Both copies of the template must be patched to contain the address of the
common function, and both are appended with a jump instruction.


### Life is difficult near a syscall instruction ###

  The code around the syscall instruction does not expect a C function
to be executed at that point. There are some differences between the
two scenario, which must be hidden from the calling code.

  One important difference is the set of registers being callee-saved,
and the set of caller-saved registers [[1]](#1-x86-64-abi). The code in
[intercept_wrapper.s](intercept_wrapper.s#L93) saves all registers
it can on the stack, and restores them before returning to the caller.
Recently both clang and GCC implemented a function attribute called
no_caller_saved_registers [[2]](#2-gcc-attributes) [[4]](#4-clang-attributes),
which could be used to solve this without handwritten assembly, but as of
September 2017 these new compiler versions are not widespread enough.

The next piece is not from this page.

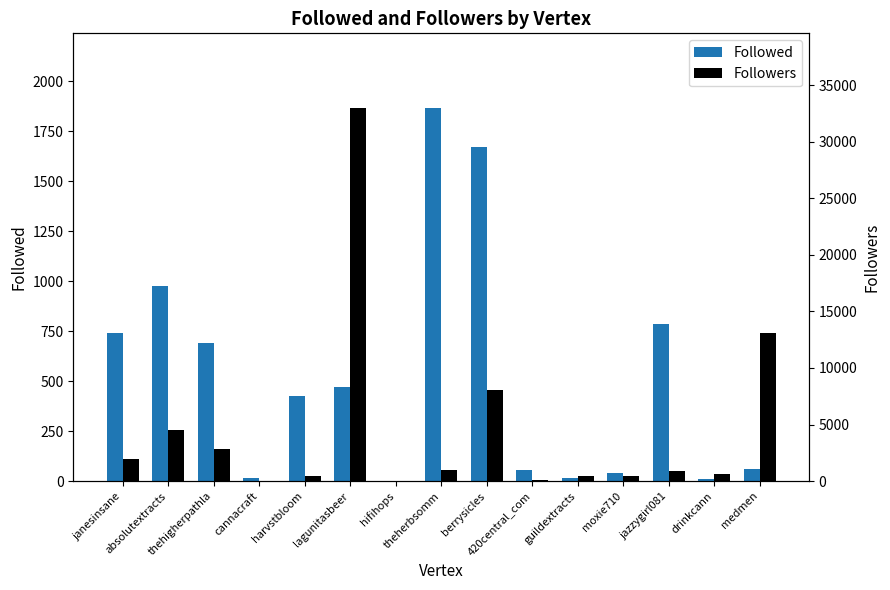

Which has a higher value, thehigherpathla or 420central_com?

thehigherpathla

  The stack pointer is not necessarily correctly
aligned [[1]](#1-x86-64-abi) for a C function call. This is easily fixed
in [intercept_template.s](intercept_template.s#L70).
It is very easy to think that the force_align_arg_pointer [[2]](#2-gcc-attributes)
function attribute available in GNUC can be used to solve this issue without
handwritten assembly, but that is not the case [[3]](#3-about-force-align-arg-pointer-function).
Also, the code aligns the stack to a 32 byte boundary, rather than the 16 byte
boundary required for regular C functions. This is because the AVX registers
are saved on this stack (if they are available).

  If the syscall instruction is in a leaf function, the routine containing
it might be using the red zone [[1]](#1-x86-64-abi) for local variables.
This is also solved trivially in [intercept_template.s](intercept_template.s#L69)
by adjusting the stack pointer.

  In the case of most syscalls, this first level wrapper code doesn't do anything
other than calling the other [intercept_wrapper](intercept_wrapper.s#L75), and
jumping back to the intercepted code, once everything is done.

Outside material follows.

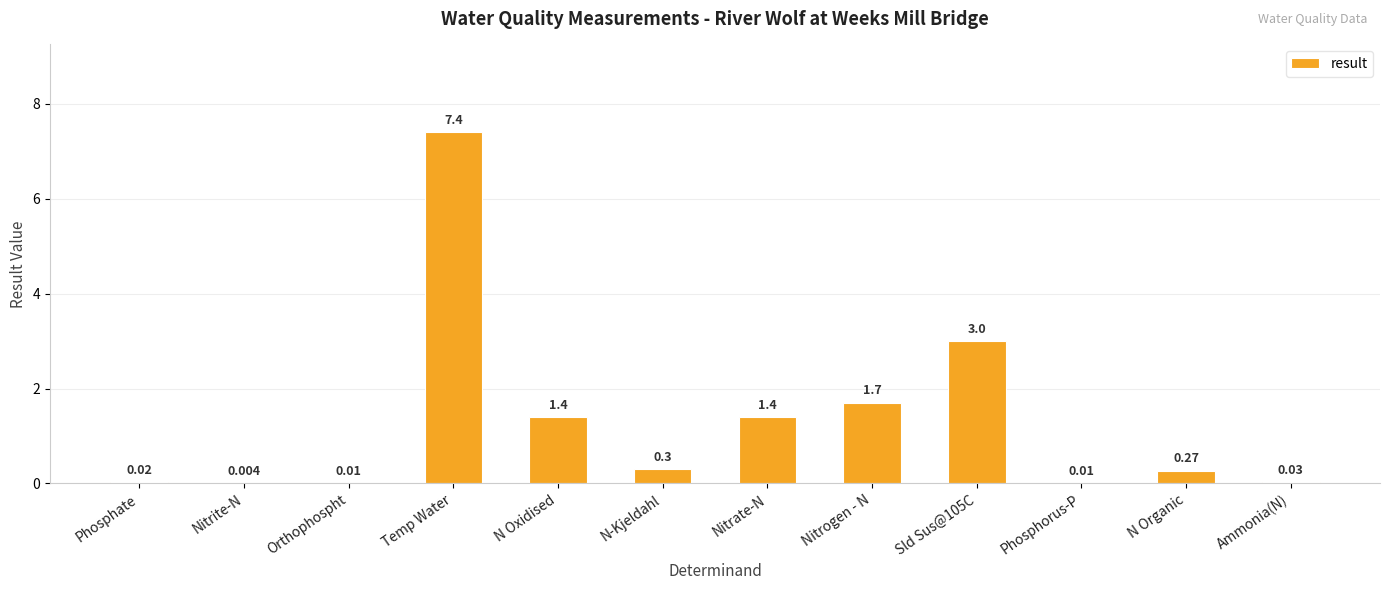

Which category has the highest value across all series?

Temp Water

### The attack of the clones ###

  Following a clone syscall, the execution of a program might continue with
a different stack pointer (e.g. after creating a new thread). This poses a problem
when such a syscall is executed in the [intercept_routine](intercept.c#L650),
which is a C function. This function would attempt to log the result of the syscall,
then proceed to return to the calling side, which involves restoring the saved
registers. But the saved registers would be restored from a location
relative to the stack pointer. The result would be reading unspecified values
form the new stack location, and very likely a page fault.
  To avoid this problem, this sort of clone syscall is not executed in the C
function. Instead, the C function returns without executing the syscall, and
of course without logging its result. It asks the assembly wrapper code to
execute the syscall in its original context - which means first restoring all
the registers, and then executing the syscall instead of returning to the caller
site. At this point, no stack is used (all registers are already restored), so
the syscall's modification of the stack pointer is not relevant. The process is
as follows:

  1) The C intercept_routine [indicates](intercept.c#L646) this
     special case to the asm wrappers, by returning 2 in the rdx register.
     The register RDX is used because the C ABI allows return two values
     (a struct) in RAX and RDX. Normally RAX is used as the return value of
     a syscall, thus a second register is needed to indicate such special
     cases.
  2) The register saving/restoring wrapper in
     [intercept_wrapper.s](intercept_wrapper.s#L183) passes on this value
     to the next level assembly wrapper in R11  -- it restores the original value
     of RDX from the stack, so it can't use RDX for RDX for this.
  3) The next level assembly wrapper, which assumes the stack is already restored,
     [examines](intercept_template.s#L80) the value in R11, and if it is 2,
     [executes](intercept_template.s#L98) the clone syscall in its original
     context i.e.: when all relevant registers, including the stack pointer are
     as they were in the intercepted object.

  The result of a successfull clone with a new stack pointer is the threads
executing simultaneously with their stack pointers pointing to different
addresses. But before returning to the intercepted library, it is useful to
notify the client of libsyscall_intercept about the result of the syscall,
and/or to log this result. To do this, the assembly wrappers go through the
process of saving registers, and calling a C function once again, simply by
jumping to back to the beginning of the wrapper code in
[intercept_template.s](intercept_template.s#L107). One difference in
this is case that the value of RAX is not a syscall number, but the result
of a clone syscall. Of course the hooking code would be able to figure this
out on its own, by just examining the value of RAX, so it is indicated by
calling a different C function: [intercept_routine_post_clone](intercept.c#L670).
Which function to call is controlled by another value passed in RCX, as seen in
the branch in [intercept_wrapper.s](intercept_wrapper.s#L165).


### Footnotes

###### [1] [x86-64 ABI](https://github.com/hjl-tools/x86-psABI/wiki/x86-64-psABI-r252.pdf)
  * Appendix A.2.1 "User-level applications use as integer registers for passing the sequence %rdi, %rsi, %rdx, %rcx, %r8 and %r9. The kernel interface uses %rdi, %rsi, %rdx, %r10, %r8 and %r9."
  * 3.2.2 "The end of the input argument area shall be aligned on a 16 byte boundary."
  * 3.2.2 "The 128-byte area beyond the location pointed to by %rsp is considered to be reserved and shall not be modified by signal or interrupt handlers...This area is known as the red zone"
###### [2] [GCC attributes](https://gcc.gnu.org/onlinedocs/gcc/x86-Function-Attributes.html)
  * "On x86 targets, the force_align_arg_pointer attribute may be applied to individual function definitions, generating an alternate prologue and epilogue that realigns the run-time stack if necessary."
###### [3] [about force-align-arg-pointer-function](http://clang-developers.42468.n3.nabble.com/Is-force-align-arg-pointer-function-attribute-supported-at-x86-td4057053.html)
###### [4] [clang attributes](https://clang.llvm.org/docs/AttributeReference.html)